** Given request 1 **
Copy out the entire book review below word for word before the rows.

** Document extract **
=======
Ajay takes the reader with him, and the reader cannot but help feeling great affection for this young boy. His speech is darkly humorous at times. He can be selfish and he can be be grandiose. But all of his thoughts carry the authenticity of a person being strictly honest with himself. The author achieves this without stooping to preciousness or drama. Somehow even in the everyday, the story holds us enmeshed with the reality of life after a fatal three minutes changes everything.
Having lived in the US for decades, one would expect Akhil Sharma to write an American novel, more so because it all happened in that country, but once you are past few pages you know it`s essentially an Indian story told by a boy as if he was schooled in vernacular medium. The naivety, I think is intentional and this is why it punches straight.
Sharma took more than 7000 pages and 12 years to write the story but finally when it was published it had some 250 pages. He said in one interview that it was a catharsis for him to write the book. When one considers what would be like living with an elder brother who had turned neurologically vegetable following an head injury since early childhood, it`s not surprising to understand his plight. His elder brother lived for thirty years in this state and died only a couple of years before the book was published in 2014.
In a sense it`s a memoir, but Sharma declined to label it so. He admitted though the story indeed was his and his brain damaged elder brother, he preferred to write a fiction to take the liberty of laughing at himself.
I yawned few times when the every mundane details of daily life was described, but apart from that the story was engaging though most of it was sad and dark with parents quarrelling, father turning alcoholic and miracle healers failing to cure the incurable brain- crippled boy one by one. Only the Meenakshi episode, though the author didn't give it the anticipated due, was like a breath of fresh air. I won`t say it`s one novel I will like to read again, but will definitely want people to read it once, not for the story but for the ease of reading and become aware of that stories could be written without pretensions and showing people that you are so well read.
=======
** Given request 2 **
In the rows below, reproduce only the lines starting at the one containing "877, 1063, 1377]" and ending at the one containing "List each element's", with both of those lines included.
=======
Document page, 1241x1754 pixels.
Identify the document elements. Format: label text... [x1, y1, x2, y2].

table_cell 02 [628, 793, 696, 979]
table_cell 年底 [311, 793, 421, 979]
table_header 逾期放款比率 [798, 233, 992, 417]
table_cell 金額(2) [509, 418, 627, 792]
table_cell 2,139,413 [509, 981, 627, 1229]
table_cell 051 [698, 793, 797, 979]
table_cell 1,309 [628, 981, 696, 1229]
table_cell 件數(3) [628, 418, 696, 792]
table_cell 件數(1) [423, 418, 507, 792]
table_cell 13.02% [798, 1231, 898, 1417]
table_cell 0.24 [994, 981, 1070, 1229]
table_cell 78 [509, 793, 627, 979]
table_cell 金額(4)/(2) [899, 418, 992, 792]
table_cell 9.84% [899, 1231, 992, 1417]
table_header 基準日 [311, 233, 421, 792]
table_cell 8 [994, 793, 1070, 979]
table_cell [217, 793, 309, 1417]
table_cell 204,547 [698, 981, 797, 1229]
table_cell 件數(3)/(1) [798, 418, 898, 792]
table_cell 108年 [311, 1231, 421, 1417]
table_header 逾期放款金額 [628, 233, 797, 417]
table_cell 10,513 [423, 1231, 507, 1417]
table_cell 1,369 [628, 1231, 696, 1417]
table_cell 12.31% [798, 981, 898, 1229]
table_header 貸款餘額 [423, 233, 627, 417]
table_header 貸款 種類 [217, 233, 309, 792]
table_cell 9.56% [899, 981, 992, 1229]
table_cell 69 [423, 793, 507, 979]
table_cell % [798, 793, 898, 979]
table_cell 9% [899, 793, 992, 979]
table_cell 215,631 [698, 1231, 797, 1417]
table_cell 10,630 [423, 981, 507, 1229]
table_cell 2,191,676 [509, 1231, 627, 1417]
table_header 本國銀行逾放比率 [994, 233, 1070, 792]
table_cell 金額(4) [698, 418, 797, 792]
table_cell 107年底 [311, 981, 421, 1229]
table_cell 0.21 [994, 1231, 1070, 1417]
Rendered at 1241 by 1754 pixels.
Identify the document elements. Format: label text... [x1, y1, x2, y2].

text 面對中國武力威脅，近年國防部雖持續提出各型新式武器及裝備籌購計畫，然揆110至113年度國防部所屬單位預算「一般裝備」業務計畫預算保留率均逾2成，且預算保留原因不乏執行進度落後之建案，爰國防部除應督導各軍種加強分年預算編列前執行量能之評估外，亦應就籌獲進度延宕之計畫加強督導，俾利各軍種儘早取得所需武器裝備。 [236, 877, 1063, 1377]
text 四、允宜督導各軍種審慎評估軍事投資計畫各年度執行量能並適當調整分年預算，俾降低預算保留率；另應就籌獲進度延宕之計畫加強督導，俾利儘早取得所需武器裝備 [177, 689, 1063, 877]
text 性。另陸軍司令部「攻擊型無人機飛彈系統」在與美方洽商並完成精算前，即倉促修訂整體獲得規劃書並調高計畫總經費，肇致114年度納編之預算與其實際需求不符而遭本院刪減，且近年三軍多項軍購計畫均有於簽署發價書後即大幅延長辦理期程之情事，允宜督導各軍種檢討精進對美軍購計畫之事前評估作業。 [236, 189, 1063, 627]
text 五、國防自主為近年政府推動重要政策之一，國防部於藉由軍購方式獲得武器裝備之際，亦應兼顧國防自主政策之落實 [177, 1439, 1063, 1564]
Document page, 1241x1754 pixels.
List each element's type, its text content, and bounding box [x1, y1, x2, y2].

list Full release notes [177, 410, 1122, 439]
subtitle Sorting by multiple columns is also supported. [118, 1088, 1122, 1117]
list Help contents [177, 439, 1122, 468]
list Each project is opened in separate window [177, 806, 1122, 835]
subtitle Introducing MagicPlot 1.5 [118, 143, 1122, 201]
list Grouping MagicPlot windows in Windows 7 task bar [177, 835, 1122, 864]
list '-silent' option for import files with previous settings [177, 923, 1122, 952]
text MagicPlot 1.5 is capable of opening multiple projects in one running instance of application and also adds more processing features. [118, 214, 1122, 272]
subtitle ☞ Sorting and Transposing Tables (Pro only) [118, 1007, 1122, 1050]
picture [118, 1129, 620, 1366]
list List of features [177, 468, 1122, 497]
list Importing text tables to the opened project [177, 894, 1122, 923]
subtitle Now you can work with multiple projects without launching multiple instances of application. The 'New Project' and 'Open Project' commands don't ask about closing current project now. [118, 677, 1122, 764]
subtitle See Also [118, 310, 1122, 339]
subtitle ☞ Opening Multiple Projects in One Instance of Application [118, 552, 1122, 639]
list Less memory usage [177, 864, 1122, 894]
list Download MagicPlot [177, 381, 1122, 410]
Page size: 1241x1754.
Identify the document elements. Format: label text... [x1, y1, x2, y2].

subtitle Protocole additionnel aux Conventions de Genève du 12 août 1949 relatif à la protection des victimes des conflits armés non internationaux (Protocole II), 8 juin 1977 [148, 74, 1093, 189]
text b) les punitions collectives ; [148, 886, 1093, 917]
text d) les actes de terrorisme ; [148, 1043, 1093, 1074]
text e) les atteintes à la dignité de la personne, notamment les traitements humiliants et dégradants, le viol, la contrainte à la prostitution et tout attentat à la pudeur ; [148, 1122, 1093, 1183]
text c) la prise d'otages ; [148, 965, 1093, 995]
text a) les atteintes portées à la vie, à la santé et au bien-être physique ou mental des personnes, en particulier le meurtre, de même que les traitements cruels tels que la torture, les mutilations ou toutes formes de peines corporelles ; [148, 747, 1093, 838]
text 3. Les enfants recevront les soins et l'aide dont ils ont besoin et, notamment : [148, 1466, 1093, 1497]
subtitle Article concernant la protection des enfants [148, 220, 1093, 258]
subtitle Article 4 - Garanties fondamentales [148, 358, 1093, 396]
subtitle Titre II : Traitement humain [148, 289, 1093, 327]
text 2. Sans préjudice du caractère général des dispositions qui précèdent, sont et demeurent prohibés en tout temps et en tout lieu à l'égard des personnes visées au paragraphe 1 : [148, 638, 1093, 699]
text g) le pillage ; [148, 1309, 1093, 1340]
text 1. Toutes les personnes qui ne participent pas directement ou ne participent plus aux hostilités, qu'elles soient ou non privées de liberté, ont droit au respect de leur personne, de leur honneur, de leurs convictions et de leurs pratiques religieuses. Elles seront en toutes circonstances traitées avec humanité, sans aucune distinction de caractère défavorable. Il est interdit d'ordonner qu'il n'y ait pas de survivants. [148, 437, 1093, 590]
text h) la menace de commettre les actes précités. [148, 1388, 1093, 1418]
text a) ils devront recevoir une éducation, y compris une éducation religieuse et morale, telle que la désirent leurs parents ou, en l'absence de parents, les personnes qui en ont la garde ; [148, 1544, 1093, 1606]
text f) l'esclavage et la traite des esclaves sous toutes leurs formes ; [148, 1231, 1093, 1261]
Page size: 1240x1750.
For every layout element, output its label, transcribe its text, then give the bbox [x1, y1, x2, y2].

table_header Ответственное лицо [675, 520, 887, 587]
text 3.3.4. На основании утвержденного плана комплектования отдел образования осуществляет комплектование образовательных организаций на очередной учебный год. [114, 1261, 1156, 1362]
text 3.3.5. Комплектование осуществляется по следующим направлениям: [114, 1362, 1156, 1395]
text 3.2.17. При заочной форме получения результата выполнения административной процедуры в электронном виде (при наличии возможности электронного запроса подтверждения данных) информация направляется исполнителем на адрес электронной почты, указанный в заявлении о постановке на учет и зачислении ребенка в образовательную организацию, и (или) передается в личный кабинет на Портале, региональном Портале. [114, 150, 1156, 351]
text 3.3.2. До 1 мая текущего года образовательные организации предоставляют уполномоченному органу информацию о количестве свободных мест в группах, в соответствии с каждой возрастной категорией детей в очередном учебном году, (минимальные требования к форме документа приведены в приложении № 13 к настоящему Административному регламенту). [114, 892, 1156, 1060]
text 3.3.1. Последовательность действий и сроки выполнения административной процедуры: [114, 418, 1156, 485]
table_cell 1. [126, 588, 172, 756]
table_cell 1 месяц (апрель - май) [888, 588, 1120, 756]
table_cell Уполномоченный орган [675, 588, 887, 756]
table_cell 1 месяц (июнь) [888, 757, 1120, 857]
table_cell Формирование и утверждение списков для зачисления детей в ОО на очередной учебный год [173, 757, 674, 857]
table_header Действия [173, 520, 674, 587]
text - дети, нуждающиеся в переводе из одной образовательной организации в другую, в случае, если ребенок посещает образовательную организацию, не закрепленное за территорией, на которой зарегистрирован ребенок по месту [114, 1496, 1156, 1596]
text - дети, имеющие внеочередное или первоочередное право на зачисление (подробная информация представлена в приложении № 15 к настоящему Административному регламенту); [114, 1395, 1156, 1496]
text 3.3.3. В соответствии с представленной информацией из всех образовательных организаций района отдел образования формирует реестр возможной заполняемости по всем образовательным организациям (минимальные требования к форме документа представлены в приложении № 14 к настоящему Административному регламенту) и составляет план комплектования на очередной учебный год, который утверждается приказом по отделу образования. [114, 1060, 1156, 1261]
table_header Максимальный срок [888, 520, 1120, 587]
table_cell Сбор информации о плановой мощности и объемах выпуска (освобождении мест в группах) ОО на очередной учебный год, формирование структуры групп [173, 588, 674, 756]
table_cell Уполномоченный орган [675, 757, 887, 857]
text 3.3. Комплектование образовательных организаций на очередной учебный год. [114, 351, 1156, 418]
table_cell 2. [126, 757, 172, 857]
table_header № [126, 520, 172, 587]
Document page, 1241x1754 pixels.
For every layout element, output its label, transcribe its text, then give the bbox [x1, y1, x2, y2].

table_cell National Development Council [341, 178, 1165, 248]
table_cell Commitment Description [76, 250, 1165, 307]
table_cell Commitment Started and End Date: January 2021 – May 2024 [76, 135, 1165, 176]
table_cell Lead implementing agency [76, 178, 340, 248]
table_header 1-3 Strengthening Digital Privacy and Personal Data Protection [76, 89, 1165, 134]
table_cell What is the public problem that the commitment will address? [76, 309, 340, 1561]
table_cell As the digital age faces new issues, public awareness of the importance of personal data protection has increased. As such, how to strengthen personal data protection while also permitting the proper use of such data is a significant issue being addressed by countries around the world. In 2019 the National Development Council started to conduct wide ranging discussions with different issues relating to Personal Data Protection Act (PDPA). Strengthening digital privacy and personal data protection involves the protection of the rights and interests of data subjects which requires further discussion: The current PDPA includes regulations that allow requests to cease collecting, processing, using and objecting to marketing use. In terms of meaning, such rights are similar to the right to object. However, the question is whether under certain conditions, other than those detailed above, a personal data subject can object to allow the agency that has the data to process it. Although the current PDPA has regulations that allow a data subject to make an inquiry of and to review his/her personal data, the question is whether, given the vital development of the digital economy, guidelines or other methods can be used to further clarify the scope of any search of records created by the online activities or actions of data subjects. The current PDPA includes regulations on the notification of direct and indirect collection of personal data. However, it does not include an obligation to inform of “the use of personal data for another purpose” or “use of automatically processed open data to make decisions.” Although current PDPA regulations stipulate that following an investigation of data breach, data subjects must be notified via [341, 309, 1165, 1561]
=======
** Task answer 1 **
Ajay takes the reader with him, and the reader cannot but help feeling great affection for this young boy. His speech is darkly humorous at times. He can be selfish and he can be be grandiose. But all of his thoughts carry the authenticity of a person being strictly honest with himself. The author achieves this without stooping to preciousness or drama. Somehow even in the everyday, the story holds us enmeshed with the reality of life after a fatal three minutes changes everything.
Having lived in the US for decades, one would expect Akhil Sharma to write an American novel, more so because it all happened in that country, but once you are past few pages you know it`s essentially an Indian story told by a boy as if he was schooled in vernacular medium. The naivety, I think is intentional and this is why it punches straight.
Sharma took more than 7000 pages and 12 years to write the story but finally when it was published it had some 250 pages. He said in one interview that it was a catharsis for him to write the book. When one considers what would be like living with an elder brother who had turned neurologically vegetable following an head injury since early childhood, it`s not surprising to understand his plight. His elder brother lived for thirty years in this state and died only a couple of years before the book was published in 2014.
In a sense it`s a memoir, but Sharma declined to label it so. He admitted though the story indeed was his and his brain damaged elder brother, he preferred to write a fiction to take the liberty of laughing at himself.
I yawned few times when the every mundane details of daily life was described, but apart from that the story was engaging though most of it was sad and dark with parents quarrelling, father turning alcoholic and miracle healers failing to cure the incurable brain- crippled boy one by one. Only the Meenakshi episode, though the author didn't give it the anticipated due, was like a breath of fresh air. I won`t say it`s one novel I will like to read again, but will definitely want people to read it once, not for the story but for the ease of reading and become aware of that stories could be written without pretensions and showing people that you are so well read.

** Task answer 2 **
text 面對中國武力威脅，近年國防部雖持續提出各型新式武器及裝備籌購計畫，然揆110至113年度國防部所屬單位預算「一般裝備」業務計畫預算保留率均逾2成，且預算保留原因不乏執行進度落後之建案，爰國防部除應督導各軍種加強分年預算編列前執行量能之評估外，亦應就籌獲進度延宕之計畫加強督導，俾利各軍種儘早取得所需武器裝備。 [236, 877, 1063, 1377]
text 四、允宜督導各軍種審慎評估軍事投資計畫各年度執行量能並適當調整分年預算，俾降低預算保留率；另應就籌獲進度延宕之計畫加強督導，俾利儘早取得所需武器裝備 [177, 689, 1063, 877]
text 性。另陸軍司令部「攻擊型無人機飛彈系統」在與美方洽商並完成精算前，即倉促修訂整體獲得規劃書並調高計畫總經費，肇致114年度納編之預算與其實際需求不符而遭本院刪減，且近年三軍多項軍購計畫均有於簽署發價書後即大幅延長辦理期程之情事，允宜督導各軍種檢討精進對美軍購計畫之事前評估作業。 [236, 189, 1063, 627]
text 五、國防自主為近年政府推動重要政策之一，國防部於藉由軍購方式獲得武器裝備之際，亦應兼顧國防自主政策之落實 [177, 1439, 1063, 1564]
Document page, 1241x1754 pixels.
List each element's type, its text content, and bounding box [x1, y1, x2, y2].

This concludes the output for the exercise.